O que o baixista pretende explicar é que se, por um lado, “esses desafios são bons para quem está predisposto a aprender, por outro, para quem não tem a flexibilidade de aprender corre o risco de ser engolido pelo mercado. Esse artista está condenado a ficar à espera da banda que, no contexto actual, dificilmente é solicitada para fazer ‘shows’, complicando-se assim a sua vida”.

Matsambane

O substantivo é changana e é o nome tradicional de João Cossa. Quando flexionado, nesse idioma, gera adjectivos que nos remetem à ideia de algo saboroso, açucarado, ou bem temperado. É assim que João Cossa qualifica o seu segundo trabalho discográfico com o mesmo título – Matsambane.

Por exemplo, “as pessoas dizem que o açúcar é doce, reconhecendo que essa doçura se deve ao facto de ter sido feito a partir da cana-doce que – de forma metafórica – sou eu, enquanto Matsambane. Ou seja, tudo o que é bom é feito por esta figura”, explica.

Com 10 faixas musicais, o referido trabalho discográfico já está produzido, faltando, apenas, disponibilizá-lo no mercado. No álbum, o artista explora temas do quotidiano – quase, exclusivamente, da vida suburbana e rural – sendo, por isso, que é lá onde quer distribui-lo. Mas ainda existe um impasse: “Tenho de gravar um disco em DVD”.

E não lhe faltam argumentos: “Escutar a música já não basta, as pessoas também querem ver. Por exemplo, se você pegar um trabalho discográfico e eu levar um DVD e, ambos, sairmos a fim de vender, em Chókwè, perceberá que quem irá vender mais sou  eu – porque as pessoas querem escutar as músicas, mas, ao mesmo tempo, ver no ecrã do televisor o cantor”.

Uma autobiografia

Sou João Cossa. Nasci no distrito de Chibuto, na província de Gaza, no dia 05 de Outubro de 1961. Frequentei o ensino primário na Cidade de Lourenço Masques, onde cheguei em 1969, depois de os meus pais se terem divorciado.

Fui impelido a abdicar do ensino quando frequentava a 6a classe, na Escola Secundária da Polana, por limitações financeiras. É que, na altura, praticamente, passei a desempenhar o papel de pai ou marido da minha (própria) mãe. Recordo-me de que houve vezes em que, regressando da escola, devia vender rapé – rizadas – a fim de ter dinheiro para comprar cadernos.

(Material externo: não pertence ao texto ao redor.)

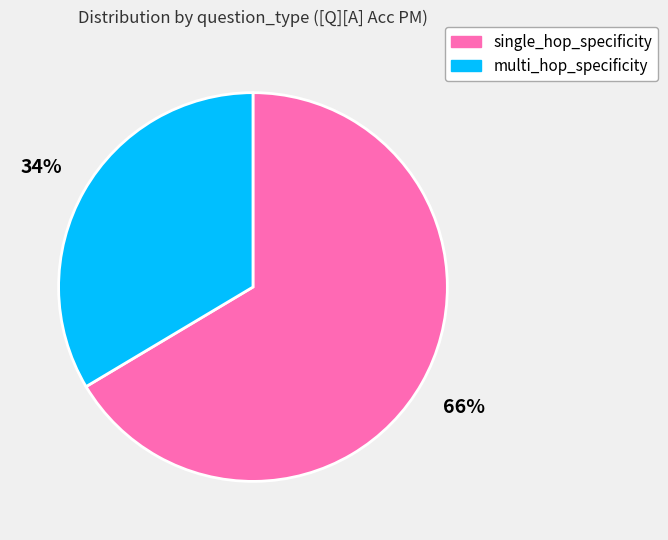

To the nearest percent, what is the average slice percentage?

50%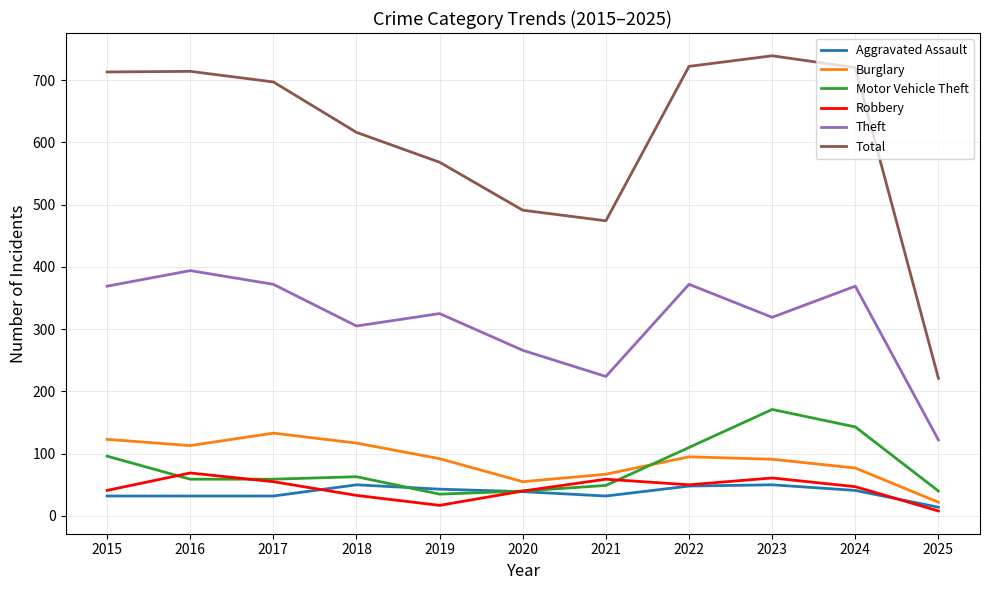

What is the sum of all Burglary values?

985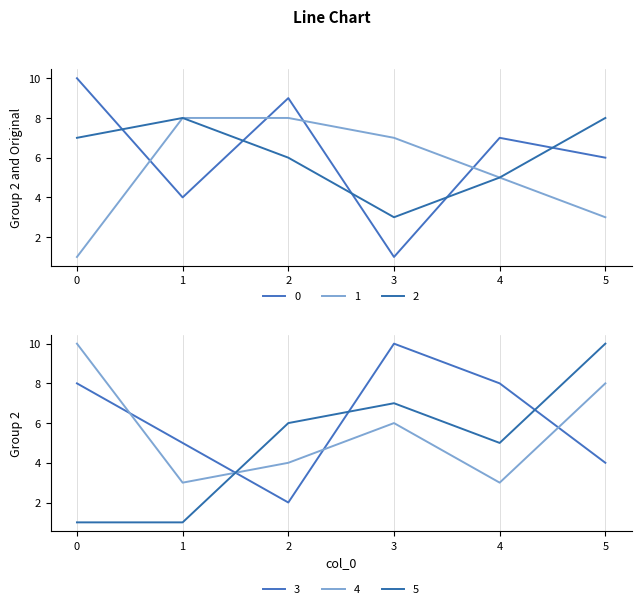

How many 4 values are between 3 and 8?

5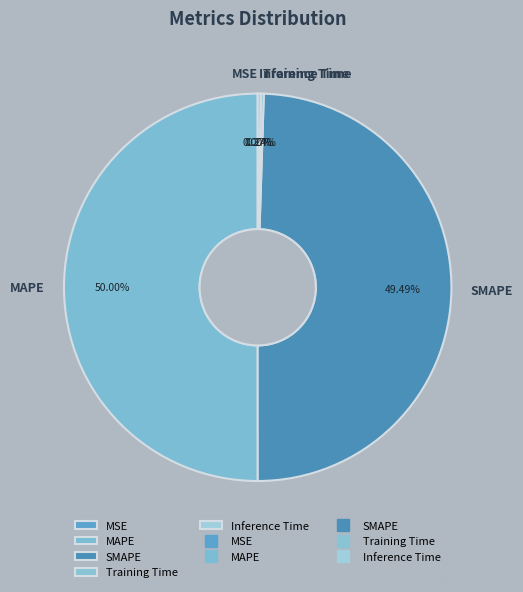

Between MAPE and SMAPE, which is larger?

MAPE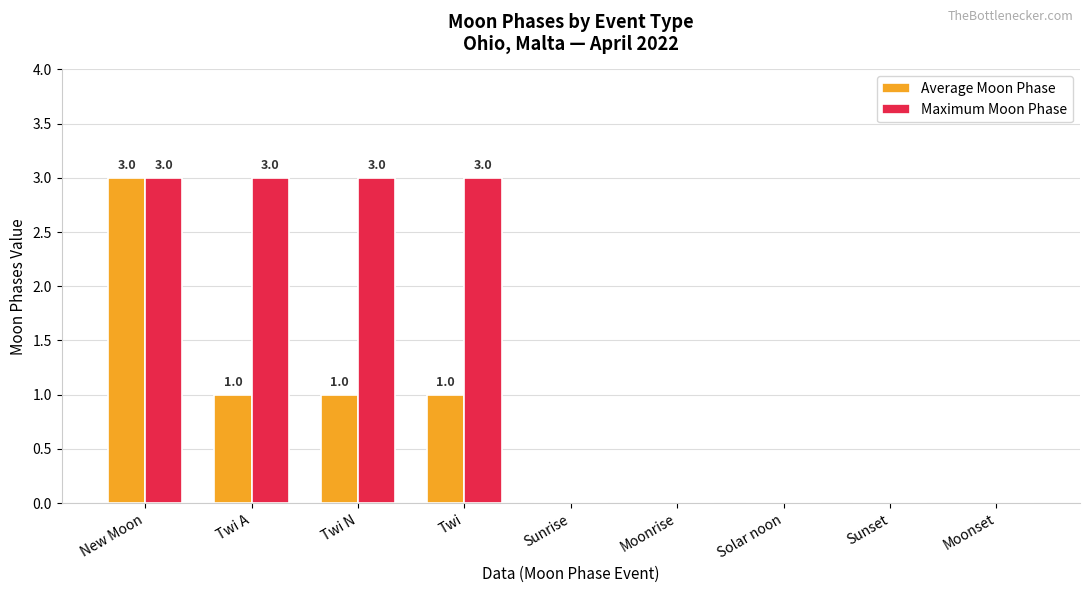

What is the highest value of the Maximum Moon Phase series?

3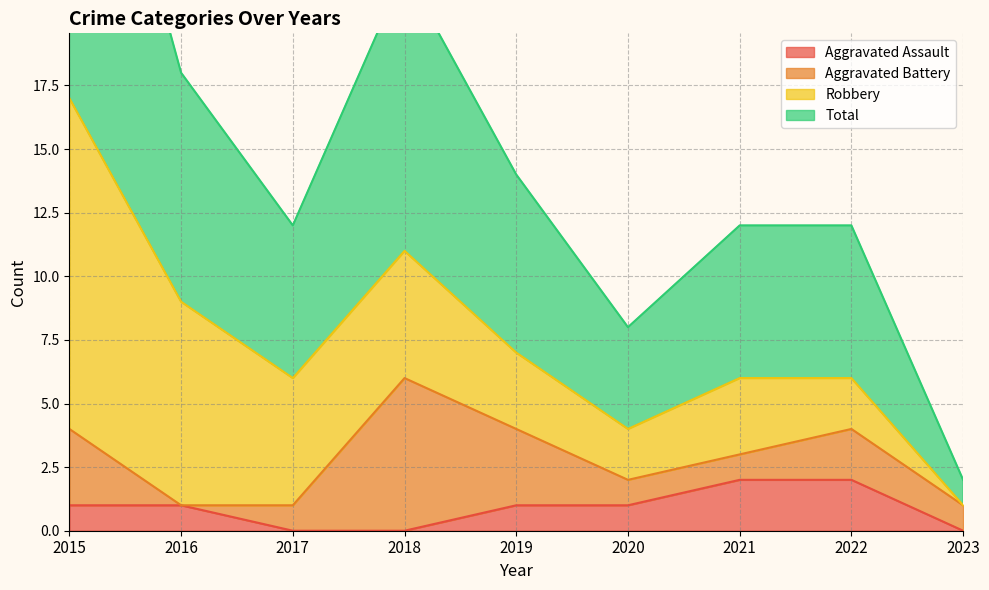

What is the value of the Aggravated Assault point at the 7th from the left?

2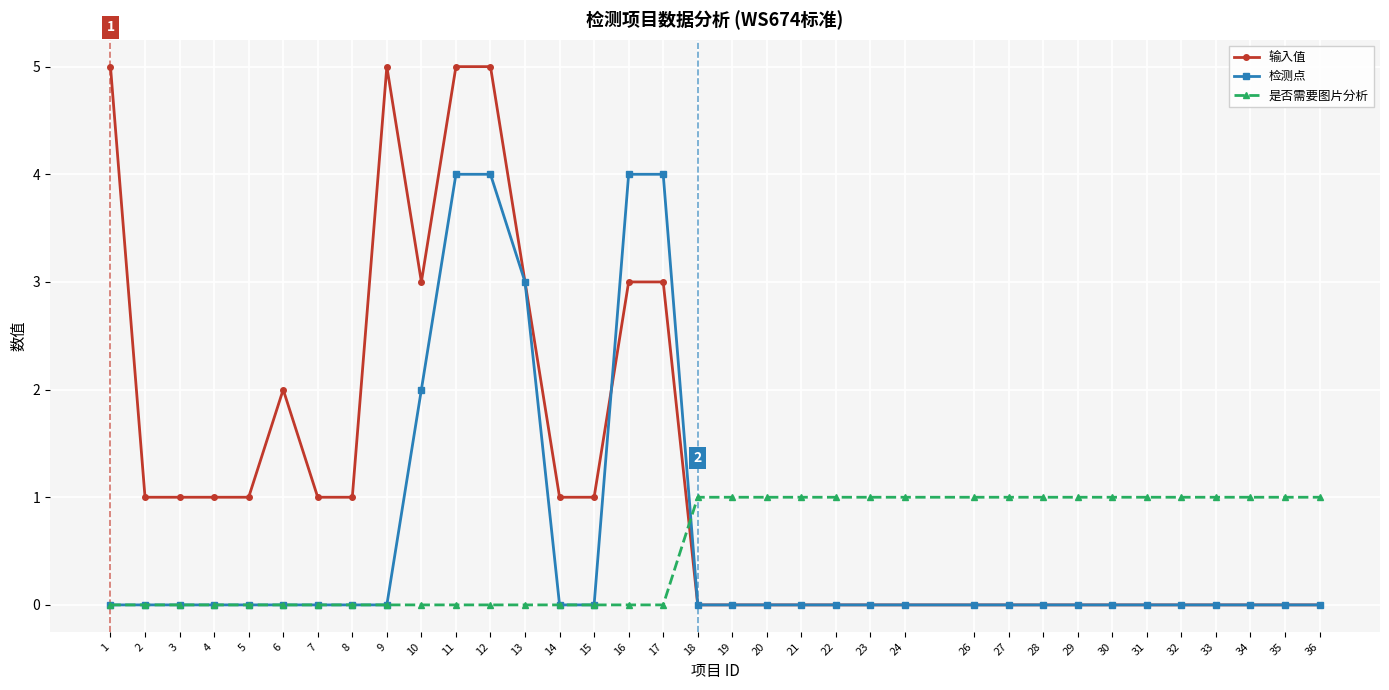

Which series has the widest spread of values?

输入值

Algum tempo depois, entre 1973 e 1975, comecei a trabalhar numa carpintaria.

A minha primeira gravação musical ocorreu em 1989, com o registo do tema Vizinho, com o qual, no ano seguinte, participei no Ngoma Moçambique, antes de – no mesmo intervalo de tempo – gravar a música Joana Nkhata que acabou por ser o título do seu primeiro trabalho discográfico, publicado pela J&B Recording, em 1999, com oito faixas.